There is, perhaps, no hotel more iconic than the Imperial Hotel, Tokyo, which sits, grandly, only a short walk from the Imperial Palace, facing Hibiya Park. One of the reasons for the hotel’s distinctive position within the city’s vibrant hospitality landscape is its relationship with one of the 20th century’s most revered architects, the great American Frank Lloyd Wright. Although the hotel has a history dating back over 130 years to 1890, Wright was the architect responsible for the hotel’s second incarnation, commonly known as Wright’s Imperial. At the time, the hotel, nicknamed the Jewel of the Orient due to its spectacular architecture, services and hospitality offerings, acted as a bridge between East and West.

Although Wright’s Imperial was demolished in the late 1960s, the seminal American architect’s aesthetic influence on the hotel remains to this day and can be seen in the Frank Lloyd Wright Suite, the Old Imperial Bar and in the general ambience of the current property.

Easy and Convenient Access

The hotel sits in the Uchisaiwaicho area of the city, which conveniently is just a short walk from some of the capital’s most celebrated districts, such as the glamorous and upscale Ginza, an ideal neighborhood for shopping and exploring the area’s fantastic culinary experiences.

For local residents, the hotel and surrounding areas are great locations for accompanying visiting friends and family as they grasp the beautiful duality of Tokyo’s cityscape.

First-Class Dining

A visit to the Imperial’s celebrated one Michelin-starred restaurant Torakuro is highly recommended. Opened in the fall of 2021, it focuses on seasonal ingredients, which play a profound role in Japanese cuisine, and has become one of Tokyo’s most acclaimed restaurant experiences. Torakuro, which has private rooms available, serves only single omakase courses. Visitors can enjoy a special dining experience that reflects the subtlety and intrinsic flavoring involved in Japanese food.

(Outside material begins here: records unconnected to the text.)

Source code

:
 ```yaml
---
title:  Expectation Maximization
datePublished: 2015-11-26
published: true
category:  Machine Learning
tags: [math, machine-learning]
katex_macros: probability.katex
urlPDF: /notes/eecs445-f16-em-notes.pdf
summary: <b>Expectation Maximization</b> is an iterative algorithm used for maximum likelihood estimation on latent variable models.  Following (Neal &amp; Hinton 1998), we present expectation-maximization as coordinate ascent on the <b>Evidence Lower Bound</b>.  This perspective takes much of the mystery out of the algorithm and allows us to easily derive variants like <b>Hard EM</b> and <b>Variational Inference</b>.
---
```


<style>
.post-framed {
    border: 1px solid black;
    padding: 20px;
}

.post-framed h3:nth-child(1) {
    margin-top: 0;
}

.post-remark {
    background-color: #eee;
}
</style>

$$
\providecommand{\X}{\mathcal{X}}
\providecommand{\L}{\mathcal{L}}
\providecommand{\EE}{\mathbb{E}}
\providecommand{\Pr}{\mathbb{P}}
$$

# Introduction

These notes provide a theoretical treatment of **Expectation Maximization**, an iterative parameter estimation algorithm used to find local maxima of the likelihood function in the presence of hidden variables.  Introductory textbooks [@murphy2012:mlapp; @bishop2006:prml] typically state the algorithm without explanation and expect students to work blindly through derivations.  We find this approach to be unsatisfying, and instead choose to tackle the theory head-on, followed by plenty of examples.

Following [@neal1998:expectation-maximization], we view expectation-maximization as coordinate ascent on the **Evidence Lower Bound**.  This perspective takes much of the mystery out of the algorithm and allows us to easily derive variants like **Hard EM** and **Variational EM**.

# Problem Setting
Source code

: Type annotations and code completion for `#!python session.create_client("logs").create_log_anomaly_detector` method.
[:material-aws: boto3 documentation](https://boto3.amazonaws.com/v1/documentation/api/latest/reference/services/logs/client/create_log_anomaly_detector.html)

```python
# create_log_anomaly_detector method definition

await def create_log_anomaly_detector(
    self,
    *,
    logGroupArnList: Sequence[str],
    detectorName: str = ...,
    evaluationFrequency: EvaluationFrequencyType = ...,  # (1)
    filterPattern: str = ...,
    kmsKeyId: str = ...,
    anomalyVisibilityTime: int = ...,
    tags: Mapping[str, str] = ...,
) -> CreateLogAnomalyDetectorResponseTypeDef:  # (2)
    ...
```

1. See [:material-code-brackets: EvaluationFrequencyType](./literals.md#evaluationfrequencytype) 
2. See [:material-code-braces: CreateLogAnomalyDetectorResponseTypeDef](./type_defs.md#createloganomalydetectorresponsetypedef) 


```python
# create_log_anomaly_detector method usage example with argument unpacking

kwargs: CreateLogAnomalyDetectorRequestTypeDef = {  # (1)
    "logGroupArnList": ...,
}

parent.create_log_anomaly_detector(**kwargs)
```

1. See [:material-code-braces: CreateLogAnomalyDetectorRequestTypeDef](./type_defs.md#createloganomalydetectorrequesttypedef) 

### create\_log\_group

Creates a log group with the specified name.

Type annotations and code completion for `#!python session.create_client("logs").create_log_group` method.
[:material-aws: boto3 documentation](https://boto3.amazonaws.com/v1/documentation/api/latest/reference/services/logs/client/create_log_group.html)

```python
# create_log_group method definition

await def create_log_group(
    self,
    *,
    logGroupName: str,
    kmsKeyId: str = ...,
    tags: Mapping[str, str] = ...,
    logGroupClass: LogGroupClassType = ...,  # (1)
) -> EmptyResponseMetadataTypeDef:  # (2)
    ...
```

Choose a counter seat to witness the team at work and to see the intricacies of Japanese cooking, from the use of the charcoal grill to steaming and other awe-inspiring culinary techniques.

An Iconic Tokyo Bar

As bars go, the Old Imperial Bar is one of the capital’s genuine institutions. The bar pays tribute to Wright with original artifacts from the 1920s, including a relief, terracotta wall and lamps. The bar reflects Wright’s Imperial and is a place where people can gather and connect. Though established in 1970, it still serves up the hotel’s revered signature cocktail, the glorious Mount Fuji. Originating from 1924, it’s comprised of dry gin mixed with pineapple and lemon juice, egg whites and fresh cream, with a maraschino cherry to represent the sun rising from the snow- topped mountain. The cocktail was first served at a reception held to welcome the passengers of an around-the-world cruise to Tokyo.

Although Tokyo has its fair share of celebrated high-class bars, the Old Imperial Bar leads the way with its dedication, supreme service and its aesthetic tribute to the old days.

Rooms With a View

For a truly regal experience, a stay on the hotel’s Imperial Floors is a must.

As a guest sojourning on these exclusive floors, you’re greeted by a kimono-clad, multilingual attendant who guides you to your room, where you’re served green tea and a hot towel. Attendants welcome guests and explain the various features of the room, such as the in-room beverage service available in the evening. They are also able to provide sightseeing and restaurant recommendations. These services and others provided by the hotel embody its profound dedication to the Japanese concept of omotenashi, or Japanese hospitality.

Speaking of rooms, those of the Imperial Floors are what you would expect from a modern-day luxury hotel; what sets the Imperial apart from its competitors is the supreme service and consistent attention to detail.

The Rendez-Vous Awa

What’s New at the Imperial Hotel, Tokyo

Opening the Champagne Bar

The hotel is ushering in a new era in its history by opening The Ren- dez-Vous Awa in March of this year. Visitors can expect the ubiquitous omotenashi service that has made the hotel a household name while enjoying a range of the finest champagnes at affordable prices.

The Fourth Incarnation of the Main Building

Significant changes are on the way for the hotel with a rebuild on the horizon. The current main building will remain open until 2031, at which point, Paris-based Japanese architect Tsuyoshi Tane of ATTA – Atelier Tsuyoshi Tane Architects will lead the design. He will inherit the concept of the Jewel of the Orient.